Data excerpts
● ● ● ● ●
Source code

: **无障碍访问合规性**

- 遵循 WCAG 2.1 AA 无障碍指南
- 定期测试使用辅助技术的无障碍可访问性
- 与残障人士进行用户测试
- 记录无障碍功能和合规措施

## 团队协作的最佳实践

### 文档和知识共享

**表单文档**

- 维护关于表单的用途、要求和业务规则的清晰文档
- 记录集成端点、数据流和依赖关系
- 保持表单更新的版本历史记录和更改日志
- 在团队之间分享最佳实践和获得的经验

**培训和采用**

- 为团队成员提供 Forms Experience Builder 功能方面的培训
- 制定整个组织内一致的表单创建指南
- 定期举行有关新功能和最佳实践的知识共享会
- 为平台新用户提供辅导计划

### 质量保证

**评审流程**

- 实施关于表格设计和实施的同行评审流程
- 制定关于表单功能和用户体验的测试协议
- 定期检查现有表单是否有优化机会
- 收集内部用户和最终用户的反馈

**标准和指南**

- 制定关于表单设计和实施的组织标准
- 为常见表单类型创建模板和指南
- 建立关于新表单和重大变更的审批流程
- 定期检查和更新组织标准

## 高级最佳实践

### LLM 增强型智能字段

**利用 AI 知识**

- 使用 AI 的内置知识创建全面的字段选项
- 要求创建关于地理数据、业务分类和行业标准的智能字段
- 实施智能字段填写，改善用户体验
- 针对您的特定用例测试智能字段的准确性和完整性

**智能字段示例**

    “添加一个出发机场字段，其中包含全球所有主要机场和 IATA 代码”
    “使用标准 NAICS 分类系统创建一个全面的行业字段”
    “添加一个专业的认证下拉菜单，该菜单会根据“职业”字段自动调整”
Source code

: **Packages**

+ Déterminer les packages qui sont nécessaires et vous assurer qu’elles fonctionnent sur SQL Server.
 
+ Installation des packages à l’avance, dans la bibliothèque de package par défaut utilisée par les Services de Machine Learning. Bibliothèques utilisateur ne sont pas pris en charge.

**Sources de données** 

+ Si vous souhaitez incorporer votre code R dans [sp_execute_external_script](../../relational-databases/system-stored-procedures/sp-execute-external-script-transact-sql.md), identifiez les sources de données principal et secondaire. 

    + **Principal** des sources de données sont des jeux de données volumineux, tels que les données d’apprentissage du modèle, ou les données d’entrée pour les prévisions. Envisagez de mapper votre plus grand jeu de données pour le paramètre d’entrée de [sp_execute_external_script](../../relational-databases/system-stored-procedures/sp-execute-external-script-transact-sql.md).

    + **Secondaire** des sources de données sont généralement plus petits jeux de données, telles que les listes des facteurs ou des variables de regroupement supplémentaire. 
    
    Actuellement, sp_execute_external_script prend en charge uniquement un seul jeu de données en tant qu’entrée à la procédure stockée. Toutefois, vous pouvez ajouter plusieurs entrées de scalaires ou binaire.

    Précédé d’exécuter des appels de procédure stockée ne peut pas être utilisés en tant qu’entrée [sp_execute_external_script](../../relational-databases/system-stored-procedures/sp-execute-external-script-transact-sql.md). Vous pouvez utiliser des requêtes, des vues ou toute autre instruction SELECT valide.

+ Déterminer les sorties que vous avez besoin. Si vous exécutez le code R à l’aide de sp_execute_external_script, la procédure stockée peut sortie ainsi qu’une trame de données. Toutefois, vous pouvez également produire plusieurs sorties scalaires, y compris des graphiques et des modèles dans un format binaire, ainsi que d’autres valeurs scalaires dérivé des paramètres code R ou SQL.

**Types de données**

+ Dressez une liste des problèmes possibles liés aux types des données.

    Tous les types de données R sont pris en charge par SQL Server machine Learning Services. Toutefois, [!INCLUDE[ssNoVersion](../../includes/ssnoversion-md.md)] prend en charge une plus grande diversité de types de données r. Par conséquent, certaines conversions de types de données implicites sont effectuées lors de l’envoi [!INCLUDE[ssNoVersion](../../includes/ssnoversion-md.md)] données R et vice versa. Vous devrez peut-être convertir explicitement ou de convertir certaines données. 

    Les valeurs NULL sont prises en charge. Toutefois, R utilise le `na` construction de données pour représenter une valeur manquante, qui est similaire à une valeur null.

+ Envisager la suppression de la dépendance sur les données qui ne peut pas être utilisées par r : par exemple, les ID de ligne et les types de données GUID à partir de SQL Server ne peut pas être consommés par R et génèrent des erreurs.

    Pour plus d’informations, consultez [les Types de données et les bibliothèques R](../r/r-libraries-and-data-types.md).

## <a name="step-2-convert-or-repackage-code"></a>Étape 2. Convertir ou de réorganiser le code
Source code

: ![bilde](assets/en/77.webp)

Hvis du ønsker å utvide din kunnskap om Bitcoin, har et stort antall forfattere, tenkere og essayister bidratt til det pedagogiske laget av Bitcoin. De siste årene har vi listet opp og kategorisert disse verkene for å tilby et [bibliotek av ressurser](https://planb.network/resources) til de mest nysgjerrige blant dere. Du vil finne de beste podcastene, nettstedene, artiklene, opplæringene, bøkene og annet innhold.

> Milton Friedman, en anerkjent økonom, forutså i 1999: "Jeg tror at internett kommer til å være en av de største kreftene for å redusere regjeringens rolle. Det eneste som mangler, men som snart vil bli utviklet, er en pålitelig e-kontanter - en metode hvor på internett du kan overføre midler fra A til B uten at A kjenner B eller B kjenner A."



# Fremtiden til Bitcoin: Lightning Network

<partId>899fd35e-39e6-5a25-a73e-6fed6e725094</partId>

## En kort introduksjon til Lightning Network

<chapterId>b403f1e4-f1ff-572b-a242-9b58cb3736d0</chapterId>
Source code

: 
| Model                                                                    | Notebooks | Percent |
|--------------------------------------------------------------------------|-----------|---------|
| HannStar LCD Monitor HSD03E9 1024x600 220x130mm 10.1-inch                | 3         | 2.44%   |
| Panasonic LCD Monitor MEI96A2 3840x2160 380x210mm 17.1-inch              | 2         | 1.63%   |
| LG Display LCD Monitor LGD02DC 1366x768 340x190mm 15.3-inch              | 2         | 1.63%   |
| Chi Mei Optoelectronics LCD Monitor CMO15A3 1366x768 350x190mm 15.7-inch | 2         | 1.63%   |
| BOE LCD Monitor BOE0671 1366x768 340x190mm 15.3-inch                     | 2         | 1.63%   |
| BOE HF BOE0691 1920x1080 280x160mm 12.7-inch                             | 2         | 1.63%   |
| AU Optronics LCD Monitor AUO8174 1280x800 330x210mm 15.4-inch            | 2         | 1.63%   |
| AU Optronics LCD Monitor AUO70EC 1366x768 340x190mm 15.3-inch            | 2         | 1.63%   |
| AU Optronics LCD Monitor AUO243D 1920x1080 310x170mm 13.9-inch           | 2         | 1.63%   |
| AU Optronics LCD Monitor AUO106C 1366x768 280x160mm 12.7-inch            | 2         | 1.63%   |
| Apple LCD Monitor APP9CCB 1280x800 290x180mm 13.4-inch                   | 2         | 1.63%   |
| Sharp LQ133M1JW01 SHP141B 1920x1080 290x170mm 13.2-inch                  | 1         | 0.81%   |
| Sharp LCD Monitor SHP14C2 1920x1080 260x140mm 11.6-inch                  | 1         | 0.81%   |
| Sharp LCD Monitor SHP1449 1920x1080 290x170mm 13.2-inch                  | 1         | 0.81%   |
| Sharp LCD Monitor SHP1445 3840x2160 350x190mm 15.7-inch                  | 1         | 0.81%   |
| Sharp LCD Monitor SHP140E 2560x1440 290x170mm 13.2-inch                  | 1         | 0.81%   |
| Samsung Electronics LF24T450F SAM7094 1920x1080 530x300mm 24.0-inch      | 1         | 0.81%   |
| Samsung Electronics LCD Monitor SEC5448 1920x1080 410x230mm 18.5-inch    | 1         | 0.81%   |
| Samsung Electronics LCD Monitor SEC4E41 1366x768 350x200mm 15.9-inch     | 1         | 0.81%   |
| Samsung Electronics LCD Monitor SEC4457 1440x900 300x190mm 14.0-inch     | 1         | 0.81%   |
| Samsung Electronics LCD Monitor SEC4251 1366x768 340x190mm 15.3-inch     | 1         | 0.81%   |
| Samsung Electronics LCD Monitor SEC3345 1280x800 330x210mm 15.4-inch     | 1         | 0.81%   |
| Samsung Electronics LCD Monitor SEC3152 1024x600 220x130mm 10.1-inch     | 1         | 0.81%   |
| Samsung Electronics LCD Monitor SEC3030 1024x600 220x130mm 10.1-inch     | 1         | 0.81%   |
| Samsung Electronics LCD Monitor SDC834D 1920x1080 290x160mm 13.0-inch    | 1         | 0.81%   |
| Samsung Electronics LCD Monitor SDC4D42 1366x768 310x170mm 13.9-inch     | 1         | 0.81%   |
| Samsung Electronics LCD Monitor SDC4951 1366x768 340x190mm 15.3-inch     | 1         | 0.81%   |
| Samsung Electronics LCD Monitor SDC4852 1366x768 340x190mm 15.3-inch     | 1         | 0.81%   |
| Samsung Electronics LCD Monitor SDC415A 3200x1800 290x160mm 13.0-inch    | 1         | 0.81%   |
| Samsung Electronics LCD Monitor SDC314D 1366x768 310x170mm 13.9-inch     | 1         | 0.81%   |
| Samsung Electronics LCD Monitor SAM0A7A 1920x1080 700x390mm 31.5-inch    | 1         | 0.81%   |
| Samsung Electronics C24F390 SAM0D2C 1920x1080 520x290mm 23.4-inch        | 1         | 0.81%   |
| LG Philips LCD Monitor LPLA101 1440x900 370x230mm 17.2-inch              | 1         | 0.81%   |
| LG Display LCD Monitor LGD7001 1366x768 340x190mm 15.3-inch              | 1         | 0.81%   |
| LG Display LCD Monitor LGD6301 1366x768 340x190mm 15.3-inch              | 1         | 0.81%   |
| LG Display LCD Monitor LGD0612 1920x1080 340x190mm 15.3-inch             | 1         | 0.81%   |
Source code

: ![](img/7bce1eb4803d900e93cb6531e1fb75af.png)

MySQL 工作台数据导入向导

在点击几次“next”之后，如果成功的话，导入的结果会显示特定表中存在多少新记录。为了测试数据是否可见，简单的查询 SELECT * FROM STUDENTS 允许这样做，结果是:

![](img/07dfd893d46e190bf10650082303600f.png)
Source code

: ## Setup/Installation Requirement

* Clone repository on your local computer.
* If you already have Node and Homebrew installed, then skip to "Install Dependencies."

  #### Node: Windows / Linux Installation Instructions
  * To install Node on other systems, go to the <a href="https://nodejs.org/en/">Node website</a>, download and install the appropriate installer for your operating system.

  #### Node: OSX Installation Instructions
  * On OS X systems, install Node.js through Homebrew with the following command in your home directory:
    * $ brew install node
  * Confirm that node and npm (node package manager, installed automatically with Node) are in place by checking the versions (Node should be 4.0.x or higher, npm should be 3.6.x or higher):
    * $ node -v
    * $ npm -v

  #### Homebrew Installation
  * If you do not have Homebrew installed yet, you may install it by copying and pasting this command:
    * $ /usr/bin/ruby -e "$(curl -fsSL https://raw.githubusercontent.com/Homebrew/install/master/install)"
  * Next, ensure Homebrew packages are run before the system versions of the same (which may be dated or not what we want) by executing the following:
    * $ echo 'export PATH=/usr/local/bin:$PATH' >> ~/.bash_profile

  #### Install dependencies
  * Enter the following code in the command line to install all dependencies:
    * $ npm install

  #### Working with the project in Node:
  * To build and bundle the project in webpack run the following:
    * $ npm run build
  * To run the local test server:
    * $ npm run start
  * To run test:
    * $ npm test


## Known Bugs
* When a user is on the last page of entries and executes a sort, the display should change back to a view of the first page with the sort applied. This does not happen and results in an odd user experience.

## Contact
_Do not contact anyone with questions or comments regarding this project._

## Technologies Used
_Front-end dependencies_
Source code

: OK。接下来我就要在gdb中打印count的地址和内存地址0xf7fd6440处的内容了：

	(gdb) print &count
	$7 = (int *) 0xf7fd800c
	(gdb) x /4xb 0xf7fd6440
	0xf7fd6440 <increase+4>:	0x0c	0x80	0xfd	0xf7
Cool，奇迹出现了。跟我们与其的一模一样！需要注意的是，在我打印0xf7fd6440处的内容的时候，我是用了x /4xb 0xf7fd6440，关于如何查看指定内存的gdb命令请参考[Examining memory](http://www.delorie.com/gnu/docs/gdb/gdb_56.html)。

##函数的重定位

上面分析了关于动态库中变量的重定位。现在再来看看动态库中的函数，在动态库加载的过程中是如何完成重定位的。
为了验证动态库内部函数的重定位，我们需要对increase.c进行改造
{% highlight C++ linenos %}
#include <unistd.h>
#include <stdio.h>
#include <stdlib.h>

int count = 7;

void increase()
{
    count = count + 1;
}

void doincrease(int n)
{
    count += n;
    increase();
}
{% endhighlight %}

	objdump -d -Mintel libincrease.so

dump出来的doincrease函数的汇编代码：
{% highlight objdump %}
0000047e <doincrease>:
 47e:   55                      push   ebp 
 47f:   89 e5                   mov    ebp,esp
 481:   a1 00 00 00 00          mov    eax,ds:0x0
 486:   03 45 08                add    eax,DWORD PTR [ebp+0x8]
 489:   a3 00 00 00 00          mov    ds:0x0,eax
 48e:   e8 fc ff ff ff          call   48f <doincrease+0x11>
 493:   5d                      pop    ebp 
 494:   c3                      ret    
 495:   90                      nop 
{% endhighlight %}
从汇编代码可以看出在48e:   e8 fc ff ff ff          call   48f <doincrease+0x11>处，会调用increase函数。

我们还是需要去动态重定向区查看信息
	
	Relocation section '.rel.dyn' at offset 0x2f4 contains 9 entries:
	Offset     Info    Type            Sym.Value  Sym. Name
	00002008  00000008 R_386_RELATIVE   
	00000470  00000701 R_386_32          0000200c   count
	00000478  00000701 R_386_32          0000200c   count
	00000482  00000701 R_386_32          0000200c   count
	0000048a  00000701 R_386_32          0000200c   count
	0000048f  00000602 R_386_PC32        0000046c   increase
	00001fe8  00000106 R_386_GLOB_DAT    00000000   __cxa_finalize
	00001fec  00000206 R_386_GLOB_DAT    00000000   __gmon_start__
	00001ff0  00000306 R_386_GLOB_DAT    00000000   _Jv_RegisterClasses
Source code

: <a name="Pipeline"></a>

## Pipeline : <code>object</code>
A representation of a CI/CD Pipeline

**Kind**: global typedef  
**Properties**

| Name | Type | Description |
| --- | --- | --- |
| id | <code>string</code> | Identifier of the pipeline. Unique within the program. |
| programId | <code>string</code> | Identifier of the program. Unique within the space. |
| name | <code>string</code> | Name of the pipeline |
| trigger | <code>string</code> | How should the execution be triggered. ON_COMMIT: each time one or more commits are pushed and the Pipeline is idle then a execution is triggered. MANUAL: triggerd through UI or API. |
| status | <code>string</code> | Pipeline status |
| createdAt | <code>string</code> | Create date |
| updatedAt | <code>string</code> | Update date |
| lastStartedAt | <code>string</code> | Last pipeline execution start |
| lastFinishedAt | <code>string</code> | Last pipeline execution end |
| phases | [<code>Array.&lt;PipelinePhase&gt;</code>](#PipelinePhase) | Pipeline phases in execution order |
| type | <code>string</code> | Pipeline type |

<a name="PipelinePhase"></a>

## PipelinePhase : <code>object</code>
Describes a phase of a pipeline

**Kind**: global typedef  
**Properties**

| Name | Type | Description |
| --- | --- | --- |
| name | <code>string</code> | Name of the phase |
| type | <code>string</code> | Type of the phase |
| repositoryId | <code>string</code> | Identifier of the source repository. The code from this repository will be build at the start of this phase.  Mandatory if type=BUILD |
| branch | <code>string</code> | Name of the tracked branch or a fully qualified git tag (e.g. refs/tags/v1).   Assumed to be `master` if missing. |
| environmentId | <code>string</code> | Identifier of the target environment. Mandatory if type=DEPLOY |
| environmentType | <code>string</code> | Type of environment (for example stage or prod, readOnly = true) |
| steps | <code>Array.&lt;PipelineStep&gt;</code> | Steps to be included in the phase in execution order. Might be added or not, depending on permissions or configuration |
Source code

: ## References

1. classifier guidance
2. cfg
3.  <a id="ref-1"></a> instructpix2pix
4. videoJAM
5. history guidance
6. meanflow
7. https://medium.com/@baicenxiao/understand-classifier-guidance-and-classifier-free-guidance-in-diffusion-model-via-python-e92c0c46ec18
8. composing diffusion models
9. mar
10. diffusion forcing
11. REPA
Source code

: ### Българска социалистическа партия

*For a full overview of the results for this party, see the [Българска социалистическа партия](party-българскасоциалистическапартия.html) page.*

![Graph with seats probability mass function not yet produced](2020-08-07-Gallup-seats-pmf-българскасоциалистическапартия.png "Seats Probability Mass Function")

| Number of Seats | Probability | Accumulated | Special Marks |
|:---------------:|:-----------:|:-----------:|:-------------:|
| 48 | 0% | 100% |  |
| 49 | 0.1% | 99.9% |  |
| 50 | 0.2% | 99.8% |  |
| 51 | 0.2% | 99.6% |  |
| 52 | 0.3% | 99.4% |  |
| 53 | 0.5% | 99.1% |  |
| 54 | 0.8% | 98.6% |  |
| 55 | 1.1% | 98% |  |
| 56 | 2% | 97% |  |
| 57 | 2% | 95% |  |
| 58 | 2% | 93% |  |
● ● ● ● ●
Wherever "html" occurs in the records above, copy the line it sits in.

Expected answer:
Cool，奇迹出现了。跟我们与其的一模一样！需要注意的是，在我打印0xf7fd6440处的内容的时候，我是用了x /4xb 0xf7fd6440，关于如何查看指定内存的gdb命令请参考[Examining memory](http://www.delorie.com/gnu/docs/gdb/gdb_56.html)。
*For a full overview of the results for this party, see the [Българска социалистическа партия](party-българскасоциалистическапартия.html) page.*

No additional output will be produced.